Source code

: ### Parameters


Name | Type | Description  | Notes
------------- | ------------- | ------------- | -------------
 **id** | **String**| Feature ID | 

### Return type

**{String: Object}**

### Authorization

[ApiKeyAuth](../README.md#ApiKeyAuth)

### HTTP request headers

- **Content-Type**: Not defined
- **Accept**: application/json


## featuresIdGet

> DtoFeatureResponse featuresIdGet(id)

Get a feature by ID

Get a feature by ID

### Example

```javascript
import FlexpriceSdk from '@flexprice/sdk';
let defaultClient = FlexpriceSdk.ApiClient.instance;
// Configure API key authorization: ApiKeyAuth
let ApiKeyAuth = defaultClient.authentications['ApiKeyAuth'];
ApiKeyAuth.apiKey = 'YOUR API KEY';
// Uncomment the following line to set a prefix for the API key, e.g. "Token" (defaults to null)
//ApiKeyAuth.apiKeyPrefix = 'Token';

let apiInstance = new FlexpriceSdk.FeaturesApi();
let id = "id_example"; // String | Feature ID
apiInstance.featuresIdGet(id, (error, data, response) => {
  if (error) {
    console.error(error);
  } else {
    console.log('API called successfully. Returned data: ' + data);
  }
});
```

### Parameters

> _TRY IT_
Write out the entire listing so that each line matches the original exactly.

> _SOLUTION TO THE EXERCISE_
Source code

: ### Parameters


Name | Type | Description  | Notes
------------- | ------------- | ------------- | -------------
 **id** | **String**| Feature ID | 

### Return type

**{String: Object}**

### Authorization

[ApiKeyAuth](../README.md#ApiKeyAuth)

### HTTP request headers

- **Content-Type**: Not defined
- **Accept**: application/json


## featuresIdGet

> DtoFeatureResponse featuresIdGet(id)

Get a feature by ID

Get a feature by ID

### Example

```javascript
import FlexpriceSdk from '@flexprice/sdk';
let defaultClient = FlexpriceSdk.ApiClient.instance;
// Configure API key authorization: ApiKeyAuth
let ApiKeyAuth = defaultClient.authentications['ApiKeyAuth'];
ApiKeyAuth.apiKey = 'YOUR API KEY';
// Uncomment the following line to set a prefix for the API key, e.g. "Token" (defaults to null)
//ApiKeyAuth.apiKeyPrefix = 'Token';

let apiInstance = new FlexpriceSdk.FeaturesApi();
let id = "id_example"; // String | Feature ID
apiInstance.featuresIdGet(id, (error, data, response) => {
  if (error) {
    console.error(error);
  } else {
    console.log('API called successfully. Returned data: ' + data);
  }
});
```

### Parameters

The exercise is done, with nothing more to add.